I shook my head. "No, I'm coming with you."
He planned to argue with me and demand I do as I was told, but the boy was fast. If Jayden stood by ordering me around for another minute, he'd lose the boy and his chance to find the boy's brother.
He was pissed, but he didn't say anything else. He just took off fast and hoped I wouldn't be able to keep up. Fortunately for me, the battle royale had sent a surge of adrenaline through me that might have me up for days. With it pumping through my veins, I had no trouble at all keeping up with Jayden. Much to his irritation.
Before long, we were scaling the side of a steep hill that was so eroded the roots and vines making it up protruded from the soil, offering me the rope I needed to pull myself up and behind Jayden and the boy.
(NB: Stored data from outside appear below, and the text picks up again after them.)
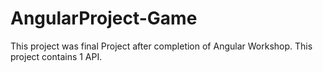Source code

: # AngularProject-Game
This project was final Project after completion of Angular Workshop.
This project contains 1 API.

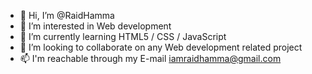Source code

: - 👋 Hi, I’m @RaidHamma
- 👀 I’m interested in Web development
- 🌱 I’m currently learning HTML5 / CSS / JavaScript
- 💞️ I’m looking to collaborate on any Web development related project
- 📫 I'm reachable through my E-mail iamraidhamma@gmail.com
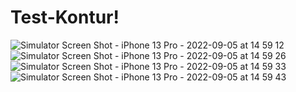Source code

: # Test-Kontur!

![Simulator Screen Shot - iPhone 13 Pro - 2022-09-05 at 14 59 12](https://user-images.githubusercontent.com/94129076/188444401-f0e50af0-c13f-445b-9d21-6183e0340ba7.png)
![Simulator Screen Shot - iPhone 13 Pro - 2022-09-05 at 14 59 26](https://user-images.githubusercontent.com/94129076/188444414-7f102553-a8c8-49c4-b292-35c1eabd492c.png)
![Simulator Screen Shot - iPhone 13 Pro - 2022-09-05 at 14 59 33](https://user-images.githubusercontent.com/94129076/188444415-373d6505-4a44-4345-944e-c8f24dacac80.png)
![Simulator Screen Shot - iPhone 13 Pro - 2022-09-05 at 14 59 43](https://user-images.githubusercontent.com/94129076/188444420-3710cbba-de26-4af6-948a-f55387cc1344.png)
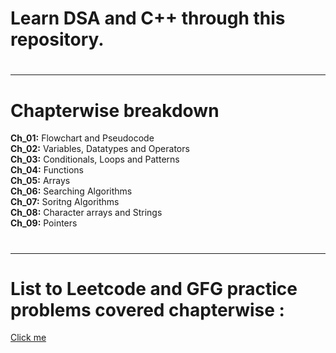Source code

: # Learn DSA and C++ through this repository.
# <hr>
# Chapterwise breakdown
**Ch_01:** Flowchart and Pseudocode <br>
**Ch_02:** Variables, Datatypes and Operators <br>
**Ch_03:** Conditionals, Loops and Patterns <br>
**Ch_04:** Functions <br>
**Ch_05:** Arrays <br>
**Ch_06:** Searching Algorithms <br>
**Ch_07:** Soritng Algorithms <br>
**Ch_08:** Character arrays and Strings <br>
**Ch_09:** Pointers <br>
# <hr>
# List to Leetcode and GFG practice problems covered chapterwise : <br>
[Click me](https://docs.google.com/spreadsheets/d/1wVjW8XyL5s_HYm1B6CS9pF-C8Cckv-JLME7cSOxWD5U/edit?usp=sharing)
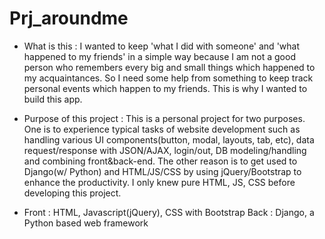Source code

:# Prj_aroundme

- What is this : 
  I wanted to keep 'what I did with someone' and 'what happened to my friends' in a simple way because I am not a good person who remembers every big and small things which happened to my acquaintances. So I need some help from something to keep track personal events which happen to my friends. This is why I wanted to build this app.
  
- Purpose of this project : 
  This is a personal project for two purposes. One is to experience typical tasks of website development such as handling various UI components(button, modal, layouts, tab, etc), data request/response with JSON/AJAX, login/out, DB modeling/handling and combining front&back-end. The other reason is to get used to Django(w/ Python) and HTML/JS/CSS by using jQuery/Bootstrap to enhance the productivity. I only knew pure HTML, JS, CSS before developing this project.
  
- Front : HTML, Javascript(jQuery), CSS with Bootstrap
  Back : Django, a Python based web framework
When we were almost at the top of the hill, the boy disappeared, ducking into a dark black hole.
Jayden looked back at me. Again, he wanted to demand I go back to the camp, and again, I ignored his unspoken orders. I stood next to him outside the cave entrance with every intention of following him inside and letting the chips fall where they may. No matter how much he'd hurt me, I would not abandon him here with people who might actually kill him. Us.
Machete in one hand and gun in the other, Jayden stepped into the cave first, making sure to keep himself between whatever and whomever we might encounter and myself. Like a two-year-old who was afraid I was about to be left, I reached up and grabbed the back of his T-shirt and followed close behind him.
The contrast between the bright, sunny day and the dark, dreary cave was temporarily blinding. It took several seconds for my eyes to focus and for me to take in what was before us. Confirming for me that we'd just walked into a trap bigger than the Gulf of Mexico, Jayden reached back and slipped the gun into my hand. He'd forced me to spend hours at target practice during our survival training. He knew I was nearly as good a shot as him. What he'd not expected was to
find my hands shaking convulsively.
In my opinion, and if the four giant black panthers staring back at us were any indicator, we were about to die.